In August, Troufanov had surgery to repair the damage in his leg. The bones had fused badly, making it shorter than the other leg. It will take months to heal. When I met them, Troufanov was using crutches and hopping on his right foot. He hopes it will heal properly.
The couple had arrived in the U.S. for speaking engagements, traveling east from the West Coast. The experience in captivity had made them reconsider what they want to do with their lives. Cohen earned a degree in software engineering and studied for four and a half years at a college in Karmiel, but she hasn’t returned to working in the field.
“The truth is, my priorities changed,” she said. “I realized software engineering wasn’t what interested me and it frustrated me to think that’s what I’d do. It took me a long time to get my degree, so I was afraid to start over. Before I didn’t have the courage to make a change, but after I came back, I returned braver than I was before. I’m not going to follow a path that doesn’t suit me. I don’t yet have a set plan, but I think my next steps will involve people more than computers. I’m looking for something meaningful.”
“I have a desire to connect people to Israel,” said Troufanov about his future plans. “It was important for the terrorists to tell me repeatedly that I shouldn’t return to live in Israel, and they hinted that maybe I should go to Russia. They don’t want us in Israel.”
That’s why, he said, he wants to encourage Jews in the Diaspora to buy a home there.

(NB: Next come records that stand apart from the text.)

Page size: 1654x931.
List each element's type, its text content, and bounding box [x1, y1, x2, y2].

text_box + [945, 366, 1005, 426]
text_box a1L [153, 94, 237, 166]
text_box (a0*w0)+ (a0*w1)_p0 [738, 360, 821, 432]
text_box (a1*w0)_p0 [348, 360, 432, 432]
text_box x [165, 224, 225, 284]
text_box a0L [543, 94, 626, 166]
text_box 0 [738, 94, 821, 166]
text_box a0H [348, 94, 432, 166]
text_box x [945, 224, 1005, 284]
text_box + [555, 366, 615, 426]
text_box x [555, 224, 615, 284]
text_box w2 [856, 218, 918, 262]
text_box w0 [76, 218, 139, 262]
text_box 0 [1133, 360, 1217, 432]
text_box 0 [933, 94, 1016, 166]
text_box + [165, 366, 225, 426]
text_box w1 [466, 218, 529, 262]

Troufanov is collaborating with RHF (Roots Heritage Future), which specializes in curating and developing unique properties for clients. He is still figuring out his long-term plans, but for now, he is concentrating on healing and his future with Sapir.
They both observe Shabbat now, a promise Sapir made while lying under the bed.
“We hope to build a home in Israel and have as many children as possible, especially daughters,” said Troufanov. “It feels like victory. We’ve been through something difficult, and we choose to grow and move forward, focusing on the future rather than letting it destroy us.”